:: WORK ITEM ::
Search term "cells": copy each line of the records that contains it.

:: SOURCE DATA ::

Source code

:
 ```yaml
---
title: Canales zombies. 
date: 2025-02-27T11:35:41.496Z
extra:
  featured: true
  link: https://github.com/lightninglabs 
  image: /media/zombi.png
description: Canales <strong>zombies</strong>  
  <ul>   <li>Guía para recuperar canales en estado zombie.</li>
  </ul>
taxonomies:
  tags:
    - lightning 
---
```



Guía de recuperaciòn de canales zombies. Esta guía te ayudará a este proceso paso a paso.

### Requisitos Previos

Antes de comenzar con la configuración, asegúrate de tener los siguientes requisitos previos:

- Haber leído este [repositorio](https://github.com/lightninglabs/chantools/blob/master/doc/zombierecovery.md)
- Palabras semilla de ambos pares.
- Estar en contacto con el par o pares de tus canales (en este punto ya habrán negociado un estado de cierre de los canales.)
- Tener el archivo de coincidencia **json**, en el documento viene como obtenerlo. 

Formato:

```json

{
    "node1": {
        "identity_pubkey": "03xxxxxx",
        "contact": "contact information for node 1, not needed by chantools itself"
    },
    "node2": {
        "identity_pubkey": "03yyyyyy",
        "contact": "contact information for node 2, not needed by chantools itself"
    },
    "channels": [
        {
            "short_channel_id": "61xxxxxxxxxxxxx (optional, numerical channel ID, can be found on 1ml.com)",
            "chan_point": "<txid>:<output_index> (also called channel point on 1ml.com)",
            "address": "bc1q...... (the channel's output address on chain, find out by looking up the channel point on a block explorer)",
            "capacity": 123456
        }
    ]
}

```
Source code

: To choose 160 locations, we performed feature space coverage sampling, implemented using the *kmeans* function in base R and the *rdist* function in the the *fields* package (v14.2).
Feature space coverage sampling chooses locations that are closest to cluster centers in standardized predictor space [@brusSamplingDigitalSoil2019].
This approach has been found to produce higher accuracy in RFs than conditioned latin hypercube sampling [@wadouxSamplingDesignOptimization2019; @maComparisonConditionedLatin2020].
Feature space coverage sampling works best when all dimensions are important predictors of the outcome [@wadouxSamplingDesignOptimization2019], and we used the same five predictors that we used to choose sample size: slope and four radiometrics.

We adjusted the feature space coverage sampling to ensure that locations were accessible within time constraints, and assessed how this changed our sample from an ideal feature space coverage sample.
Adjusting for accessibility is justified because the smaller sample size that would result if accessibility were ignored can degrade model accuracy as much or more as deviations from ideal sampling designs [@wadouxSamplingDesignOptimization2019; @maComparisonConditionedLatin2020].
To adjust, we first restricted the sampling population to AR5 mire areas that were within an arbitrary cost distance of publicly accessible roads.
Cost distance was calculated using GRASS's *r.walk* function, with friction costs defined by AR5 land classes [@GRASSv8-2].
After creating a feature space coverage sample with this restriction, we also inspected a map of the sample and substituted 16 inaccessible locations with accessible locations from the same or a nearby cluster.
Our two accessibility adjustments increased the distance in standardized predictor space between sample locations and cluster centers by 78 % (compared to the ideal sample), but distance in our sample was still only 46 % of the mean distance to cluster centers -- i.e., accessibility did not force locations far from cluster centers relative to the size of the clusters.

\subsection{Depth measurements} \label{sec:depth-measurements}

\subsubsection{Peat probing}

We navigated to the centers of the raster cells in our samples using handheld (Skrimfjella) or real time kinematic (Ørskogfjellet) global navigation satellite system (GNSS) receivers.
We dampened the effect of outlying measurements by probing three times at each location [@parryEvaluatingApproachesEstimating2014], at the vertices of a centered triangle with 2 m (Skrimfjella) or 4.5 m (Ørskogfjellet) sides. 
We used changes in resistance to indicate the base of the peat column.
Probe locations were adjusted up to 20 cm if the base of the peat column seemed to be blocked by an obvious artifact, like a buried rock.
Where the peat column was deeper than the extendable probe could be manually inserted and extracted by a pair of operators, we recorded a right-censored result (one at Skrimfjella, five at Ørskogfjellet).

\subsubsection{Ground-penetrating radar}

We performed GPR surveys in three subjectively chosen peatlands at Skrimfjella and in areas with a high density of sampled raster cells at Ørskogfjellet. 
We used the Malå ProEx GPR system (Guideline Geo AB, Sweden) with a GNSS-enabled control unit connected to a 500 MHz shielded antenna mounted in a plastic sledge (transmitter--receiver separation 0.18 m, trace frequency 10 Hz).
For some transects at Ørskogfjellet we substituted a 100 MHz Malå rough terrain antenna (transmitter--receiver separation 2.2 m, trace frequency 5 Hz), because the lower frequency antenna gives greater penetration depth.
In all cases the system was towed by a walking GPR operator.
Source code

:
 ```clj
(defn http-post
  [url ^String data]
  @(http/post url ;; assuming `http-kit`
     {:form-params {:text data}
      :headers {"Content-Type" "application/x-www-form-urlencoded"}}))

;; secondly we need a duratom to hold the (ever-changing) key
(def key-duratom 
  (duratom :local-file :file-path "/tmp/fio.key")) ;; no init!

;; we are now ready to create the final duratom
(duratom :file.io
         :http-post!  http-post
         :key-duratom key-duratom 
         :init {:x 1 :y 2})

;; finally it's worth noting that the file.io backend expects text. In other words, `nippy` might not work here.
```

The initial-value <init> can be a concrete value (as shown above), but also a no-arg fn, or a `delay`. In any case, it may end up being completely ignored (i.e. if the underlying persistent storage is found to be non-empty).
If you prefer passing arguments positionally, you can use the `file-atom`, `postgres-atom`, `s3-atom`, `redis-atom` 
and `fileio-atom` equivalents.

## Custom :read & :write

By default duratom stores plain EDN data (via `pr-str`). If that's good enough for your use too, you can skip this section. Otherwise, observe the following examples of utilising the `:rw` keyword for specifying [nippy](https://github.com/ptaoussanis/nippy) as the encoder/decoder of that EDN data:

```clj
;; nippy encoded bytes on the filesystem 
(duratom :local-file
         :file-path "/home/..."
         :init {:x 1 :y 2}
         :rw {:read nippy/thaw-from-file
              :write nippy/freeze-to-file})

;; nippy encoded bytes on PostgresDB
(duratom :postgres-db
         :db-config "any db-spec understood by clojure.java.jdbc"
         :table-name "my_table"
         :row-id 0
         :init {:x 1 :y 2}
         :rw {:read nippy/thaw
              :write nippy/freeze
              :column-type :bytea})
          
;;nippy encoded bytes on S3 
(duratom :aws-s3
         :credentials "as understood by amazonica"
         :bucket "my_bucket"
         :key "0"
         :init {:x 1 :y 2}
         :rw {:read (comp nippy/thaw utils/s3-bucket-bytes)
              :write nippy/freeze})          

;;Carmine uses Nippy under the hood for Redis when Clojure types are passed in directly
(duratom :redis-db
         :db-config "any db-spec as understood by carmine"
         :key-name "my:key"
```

:: RESULT ::
We navigated to the centers of the raster cells in our samples using handheld (Skrimfjella) or real time kinematic (Ørskogfjellet) global navigation satellite system (GNSS) receivers.
We performed GPR surveys in three subjectively chosen peatlands at Skrimfjella and in areas with a high density of sampled raster cells at Ørskogfjellet. 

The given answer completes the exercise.